HOW TO COMPLETE THIS TASK
Before you reproduce the entries that follow, strip out any image they contain and keep the rest exact.

Records drawn from a dataset:
┌──

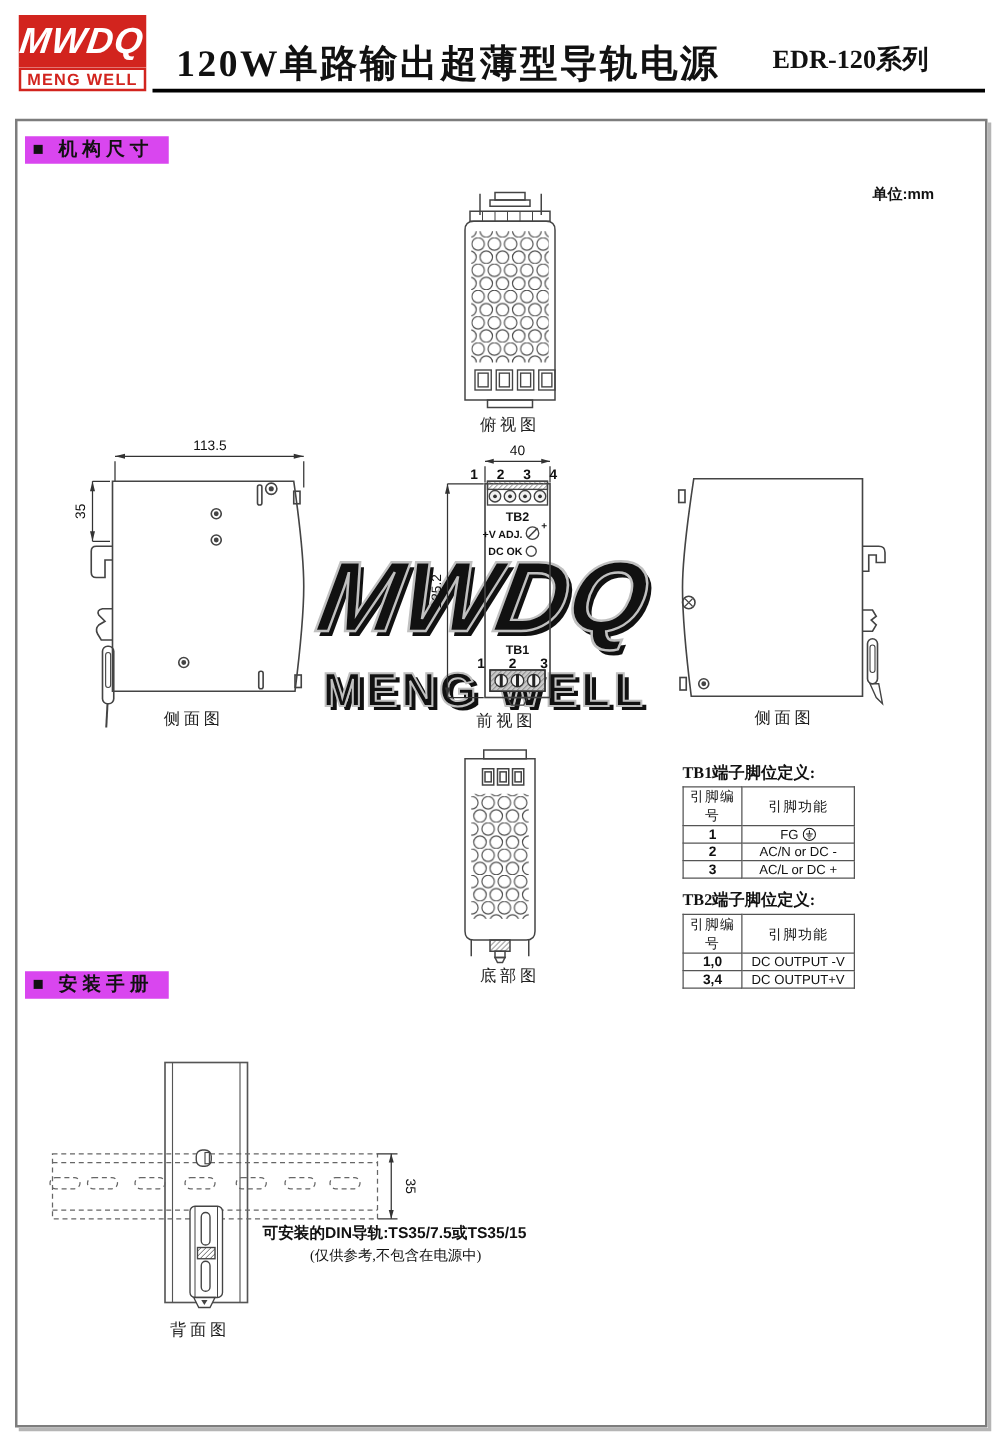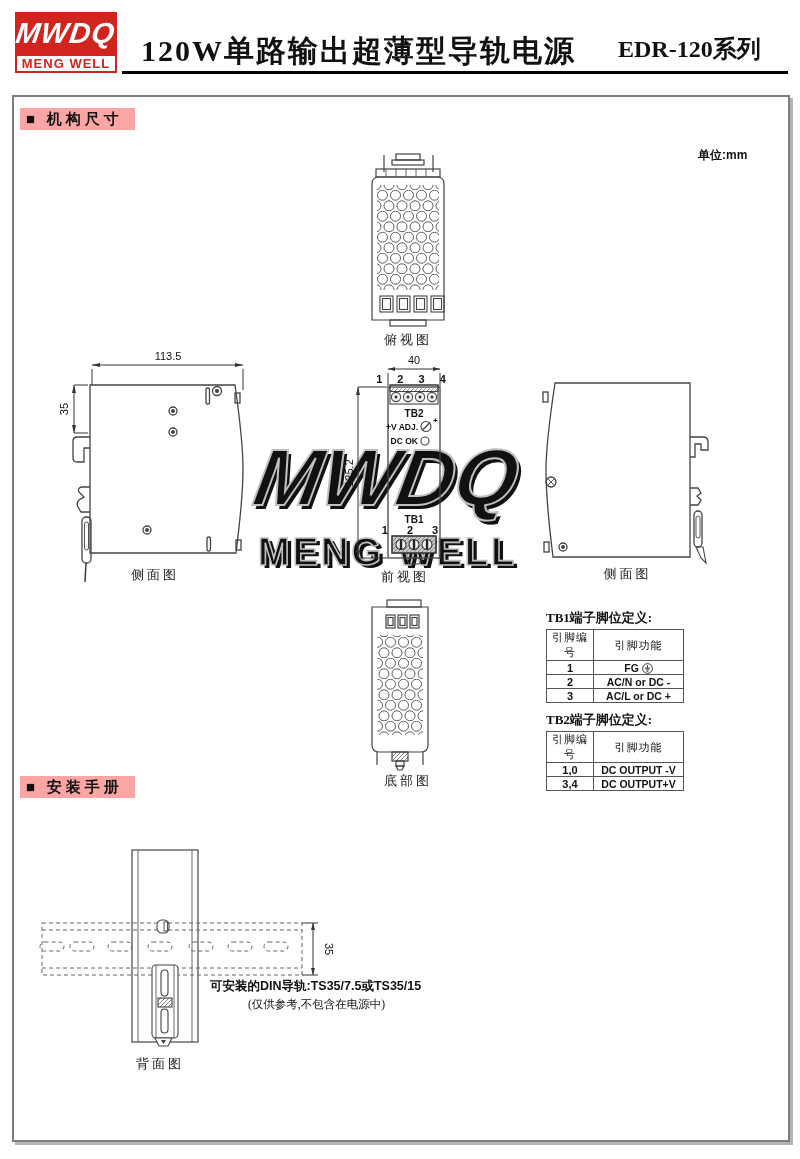--- a/index.html
+++ b/index.html
@@ -10,42 +10,42 @@
   
   .logo-top{left:15px;top:12px;width:102px;height:42px;background:#d2241e;
     display:flex;align-items:center;justify-content:center;}
   .logo-top span{color:#fff;font-style:italic;font-weight:bold;font-size:29px;
     font-family:"Liberation Sans",sans-serif;transform:skewX(-8deg);letter-spacing:1px;}
   .logo-bottom{left:15px;top:54px;width:98px;height:15px;background:#fff;border:2px solid #d2241e;
     display:flex;align-items:center;justify-content:center;}
   .logo-bottom span{color:#d2241e;font-weight:bold;font-size:13px;letter-spacing:1px;}
   .doc-title{left:141px;top:31px;font-family:"Liberation Serif",serif;font-weight:bold;
     font-size:30px;letter-spacing:2px;}
-  .doc-series{left:618px;top:33px;font-family:"Liberation Serif",serif;font-weight:bold;font-size:24px;}
+  .doc-series{left:618px;top:33px;font-family:"Liberation Serif",serif;font-weight:bold;font-size:21px;}
   .title-rule{left:122px;top:71px;width:666px;height:3px;background:#000;}
 
   
   .frame{left:12px;top:95px;width:774px;height:1043px;border:2px solid #7d7d7d;
     box-shadow:3px 3px 0 #b5b5b5;background:transparent;}
 
   .section-head{font-family:"Liberation Serif",serif;font-weight:bold;font-size:15px;}
-  .section-head .hl{background:#fca5a5;padding:3px 12px 3px 6px;letter-spacing:4px;text-align:center;}
+  .section-head .hl{background:#d946ef;padding:3px 12px 3px 6px;letter-spacing:4px;text-align:center;}
   .unit{font-weight:bold;font-size:12px;}
 
   .viewlabel{font-family:"Liberation Serif",serif;font-size:13px;letter-spacing:3px;
     text-align:center;color:#222;}
 
   
   .tbl-wrap{left:546px;top:601px;width:150px;}
   .tbl-title{font-family:"Liberation Serif",serif;font-weight:bold;font-size:13px;margin:8px 0 2px 0;}
   table.pins{border-collapse:collapse;width:138px;margin-bottom:8px;}
   table.pins td,table.pins th{border:1px solid #555;text-align:center;padding:0 2px;height:13px;}
   table.pins th{font-family:"Liberation Serif",serif;font-weight:normal;font-size:11px;letter-spacing:1px;}
   table.pins td.c1{width:42px;font-weight:bold;font-size:11px;}
-  table.pins td.c2{font-weight:bold;font-size:10.5px;}
+  table.pins td.c2{font-weight:normal;font-size:10.5px;}
   td.c2 svg{vertical-align:-2px;}
 
   .note1{font-weight:bold;font-size:12.5px;}
   .note2{font-family:"Liberation Serif",serif;font-size:11.5px;}
 
   svg text{font-family:"Liberation Sans",sans-serif;fill:#111;}
   .wm{z-index:0;}
   .drawing{z-index:1;}
 </style>
 </head>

└──

TASK ANSWER
--- a/index.html
+++ b/index.html
@@ -10,42 +10,42 @@
   
   .logo-top{left:15px;top:12px;width:102px;height:42px;background:#d2241e;
     display:flex;align-items:center;justify-content:center;}
   .logo-top span{color:#fff;font-style:italic;font-weight:bold;font-size:29px;
     font-family:"Liberation Sans",sans-serif;transform:skewX(-8deg);letter-spacing:1px;}
   .logo-bottom{left:15px;top:54px;width:98px;height:15px;background:#fff;border:2px solid #d2241e;
     display:flex;align-items:center;justify-content:center;}
   .logo-bottom span{color:#d2241e;font-weight:bold;font-size:13px;letter-spacing:1px;}
   .doc-title{left:141px;top:31px;font-family:"Liberation Serif",serif;font-weight:bold;
     font-size:30px;letter-spacing:2px;}
-  .doc-series{left:618px;top:33px;font-family:"Liberation Serif",serif;font-weight:bold;font-size:24px;}
+  .doc-series{left:618px;top:33px;font-family:"Liberation Serif",serif;font-weight:bold;font-size:21px;}
   .title-rule{left:122px;top:71px;width:666px;height:3px;background:#000;}
 
   
   .frame{left:12px;top:95px;width:774px;height:1043px;border:2px solid #7d7d7d;
     box-shadow:3px 3px 0 #b5b5b5;background:transparent;}
 
   .section-head{font-family:"Liberation Serif",serif;font-weight:bold;font-size:15px;}
-  .section-head .hl{background:#fca5a5;padding:3px 12px 3px 6px;letter-spacing:4px;text-align:center;}
+  .section-head .hl{background:#d946ef;padding:3px 12px 3px 6px;letter-spacing:4px;text-align:center;}
   .unit{font-weight:bold;font-size:12px;}
 
   .viewlabel{font-family:"Liberation Serif",serif;font-size:13px;letter-spacing:3px;
     text-align:center;color:#222;}
 
   
   .tbl-wrap{left:546px;top:601px;width:150px;}
   .tbl-title{font-family:"Liberation Serif",serif;font-weight:bold;font-size:13px;margin:8px 0 2px 0;}
   table.pins{border-collapse:collapse;width:138px;margin-bottom:8px;}
   table.pins td,table.pins th{border:1px solid #555;text-align:center;padding:0 2px;height:13px;}
   table.pins th{font-family:"Liberation Serif",serif;font-weight:normal;font-size:11px;letter-spacing:1px;}
   table.pins td.c1{width:42px;font-weight:bold;font-size:11px;}
-  table.pins td.c2{font-weight:bold;font-size:10.5px;}
+  table.pins td.c2{font-weight:normal;font-size:10.5px;}
   td.c2 svg{vertical-align:-2px;}
 
   .note1{font-weight:bold;font-size:12.5px;}
   .note2{font-family:"Liberation Serif",serif;font-size:11.5px;}
 
   svg text{font-family:"Liberation Sans",sans-serif;fill:#111;}
   .wm{z-index:0;}
   .drawing{z-index:1;}
 </style>
 </head>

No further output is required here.